Aim of the exercise:
Each line in the material below must be transcribed exactly; no picture belongs in the copy.
════════════════
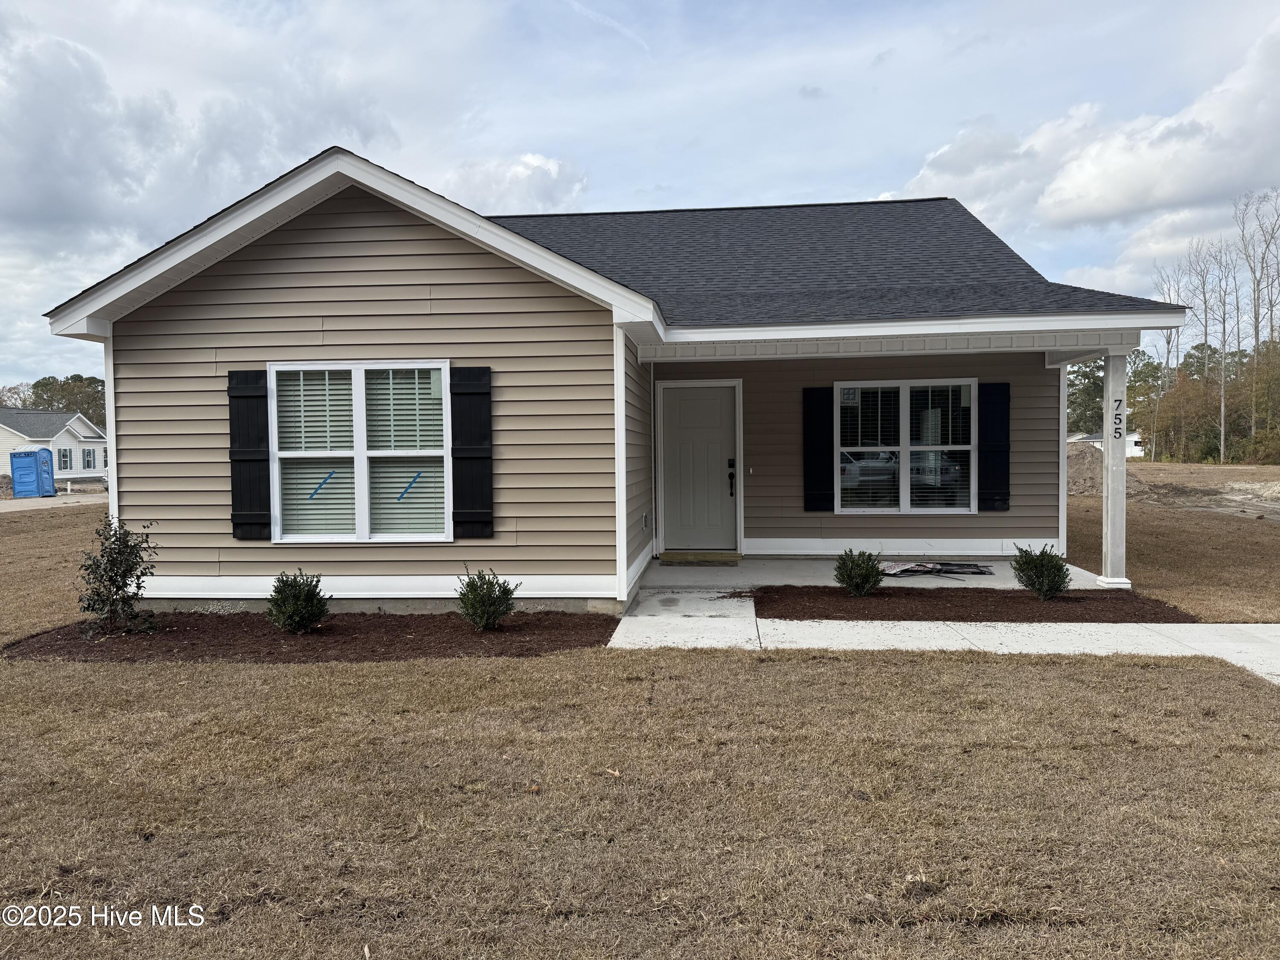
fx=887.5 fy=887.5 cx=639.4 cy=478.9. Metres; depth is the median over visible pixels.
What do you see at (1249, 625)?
walkway
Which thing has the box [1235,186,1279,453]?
bare tree
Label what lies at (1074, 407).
tree
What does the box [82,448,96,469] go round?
window
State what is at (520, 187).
cloud
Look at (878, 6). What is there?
sky
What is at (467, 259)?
house
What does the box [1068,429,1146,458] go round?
distant house
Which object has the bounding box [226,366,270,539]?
shutter
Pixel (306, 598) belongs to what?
shrub
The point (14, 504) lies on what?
road
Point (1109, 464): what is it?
porch column
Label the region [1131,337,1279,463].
tree line
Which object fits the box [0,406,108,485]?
neighboring house
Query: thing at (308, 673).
lawn
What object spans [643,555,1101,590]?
porch floor
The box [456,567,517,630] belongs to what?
shrub
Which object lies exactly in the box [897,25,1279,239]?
cloud
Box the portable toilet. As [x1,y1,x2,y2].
[8,447,55,498]
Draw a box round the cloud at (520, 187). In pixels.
[442,152,588,214]
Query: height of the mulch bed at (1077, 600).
0.082 m
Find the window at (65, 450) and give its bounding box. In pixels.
[57,447,72,470]
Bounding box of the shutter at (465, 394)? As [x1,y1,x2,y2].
[449,365,493,540]
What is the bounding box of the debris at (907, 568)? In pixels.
[882,560,993,576]
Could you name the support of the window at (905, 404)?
in the house at (467, 259)
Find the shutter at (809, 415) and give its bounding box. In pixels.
[803,386,833,512]
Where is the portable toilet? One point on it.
(17, 472)
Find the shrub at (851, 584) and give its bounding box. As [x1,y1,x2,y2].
[833,547,884,597]
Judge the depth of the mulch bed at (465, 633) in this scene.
7.06 m
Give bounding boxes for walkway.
[606,585,1279,690]
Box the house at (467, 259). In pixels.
[29,146,1186,618]
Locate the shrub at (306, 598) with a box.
[267,569,329,634]
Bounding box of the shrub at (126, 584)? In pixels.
[75,514,160,636]
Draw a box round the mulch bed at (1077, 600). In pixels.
[749,585,1197,621]
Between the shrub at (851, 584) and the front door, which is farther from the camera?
the front door
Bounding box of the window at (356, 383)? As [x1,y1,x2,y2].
[268,360,451,542]
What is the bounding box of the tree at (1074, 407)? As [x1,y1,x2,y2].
[1065,357,1105,436]
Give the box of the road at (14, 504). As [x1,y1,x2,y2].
[0,491,110,511]
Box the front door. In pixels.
[660,384,739,552]
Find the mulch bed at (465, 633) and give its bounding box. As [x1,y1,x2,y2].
[0,608,619,662]
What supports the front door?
in the house at (467, 259)
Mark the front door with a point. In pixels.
(700, 410)
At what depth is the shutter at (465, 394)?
7.87 m
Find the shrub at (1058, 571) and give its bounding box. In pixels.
[1011,544,1071,600]
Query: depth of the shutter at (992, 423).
10.61 m
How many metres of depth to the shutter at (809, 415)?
10.89 m
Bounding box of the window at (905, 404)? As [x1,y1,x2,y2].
[832,379,974,513]
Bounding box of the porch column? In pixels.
[1097,343,1133,588]
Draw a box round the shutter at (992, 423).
[977,378,1009,511]
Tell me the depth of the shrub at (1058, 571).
8.23 m
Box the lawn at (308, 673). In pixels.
[0,475,1279,959]
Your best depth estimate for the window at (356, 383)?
7.95 m
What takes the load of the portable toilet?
on the road at (14, 504)
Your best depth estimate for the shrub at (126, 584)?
7.35 m
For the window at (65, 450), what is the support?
in the neighboring house at (96, 439)
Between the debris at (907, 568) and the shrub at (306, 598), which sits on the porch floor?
the debris at (907, 568)
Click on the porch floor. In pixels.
(987, 576)
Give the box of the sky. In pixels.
[0,0,1279,388]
════════════════
Solution to the exercise:
fx=887.5 fy=887.5 cx=639.4 cy=478.9. Metres; depth is the median over visible pixels.
What do you see at (1249, 625)?
walkway
Which thing has the box [1235,186,1279,453]?
bare tree
Label what lies at (1074, 407).
tree
What does the box [82,448,96,469] go round?
window
State what is at (520, 187).
cloud
Look at (878, 6). What is there?
sky
What is at (467, 259)?
house
What does the box [1068,429,1146,458] go round?
distant house
Which object has the bounding box [226,366,270,539]?
shutter
Pixel (306, 598) belongs to what?
shrub
The point (14, 504) lies on what?
road
Point (1109, 464): what is it?
porch column
Label the region [1131,337,1279,463].
tree line
Which object fits the box [0,406,108,485]?
neighboring house
Query: thing at (308, 673).
lawn
What object spans [643,555,1101,590]?
porch floor
The box [456,567,517,630] belongs to what?
shrub
Which object lies exactly in the box [897,25,1279,239]?
cloud
Box the portable toilet. As [x1,y1,x2,y2].
[8,447,55,498]
Draw a box round the cloud at (520, 187). In pixels.
[442,152,588,214]
Query: height of the mulch bed at (1077, 600).
0.082 m
Find the window at (65, 450) and give its bounding box. In pixels.
[57,447,72,470]
Bounding box of the shutter at (465, 394)? As [x1,y1,x2,y2].
[449,365,493,540]
What is the bounding box of the debris at (907, 568)? In pixels.
[882,560,993,576]
Could you name the support of the window at (905, 404)?
in the house at (467, 259)
Find the shutter at (809, 415) and give its bounding box. In pixels.
[803,386,833,512]
Where is the portable toilet? One point on it.
(17, 472)
Find the shrub at (851, 584) and give its bounding box. As [x1,y1,x2,y2].
[833,547,884,597]
Judge the depth of the mulch bed at (465, 633) in this scene.
7.06 m
Give bounding boxes for walkway.
[606,585,1279,690]
Box the house at (467, 259). In pixels.
[29,146,1186,618]
Locate the shrub at (306, 598) with a box.
[267,569,329,634]
Bounding box of the shrub at (126, 584)? In pixels.
[75,514,160,636]
Draw a box round the mulch bed at (1077, 600). In pixels.
[749,585,1197,621]
Between the shrub at (851, 584) and the front door, which is farther from the camera?
the front door
Bounding box of the window at (356, 383)? As [x1,y1,x2,y2].
[268,360,451,542]
What is the bounding box of the tree at (1074, 407)? As [x1,y1,x2,y2].
[1065,357,1105,436]
Give the box of the road at (14, 504). As [x1,y1,x2,y2].
[0,491,110,511]
Box the front door. In pixels.
[660,384,739,552]
Find the mulch bed at (465, 633) and give its bounding box. As [x1,y1,x2,y2].
[0,608,619,662]
What supports the front door?
in the house at (467, 259)
Mark the front door with a point. In pixels.
(700, 410)
At what depth is the shutter at (465, 394)?
7.87 m
Find the shrub at (1058, 571) and give its bounding box. In pixels.
[1011,544,1071,600]
Query: depth of the shutter at (992, 423).
10.61 m
How many metres of depth to the shutter at (809, 415)?
10.89 m
Bounding box of the window at (905, 404)? As [x1,y1,x2,y2].
[832,379,974,513]
Bounding box of the porch column? In pixels.
[1097,343,1133,588]
Draw a box round the shutter at (992, 423).
[977,378,1009,511]
Tell me the depth of the shrub at (1058, 571).
8.23 m
Box the lawn at (308, 673). In pixels.
[0,475,1279,959]
Your best depth estimate for the window at (356, 383)?
7.95 m
What takes the load of the portable toilet?
on the road at (14, 504)
Your best depth estimate for the shrub at (126, 584)?
7.35 m
For the window at (65, 450), what is the support?
in the neighboring house at (96, 439)
Between the debris at (907, 568) and the shrub at (306, 598), which sits on the porch floor?
the debris at (907, 568)
Click on the porch floor. In pixels.
(987, 576)
Give the box of the sky. In pixels.
[0,0,1279,388]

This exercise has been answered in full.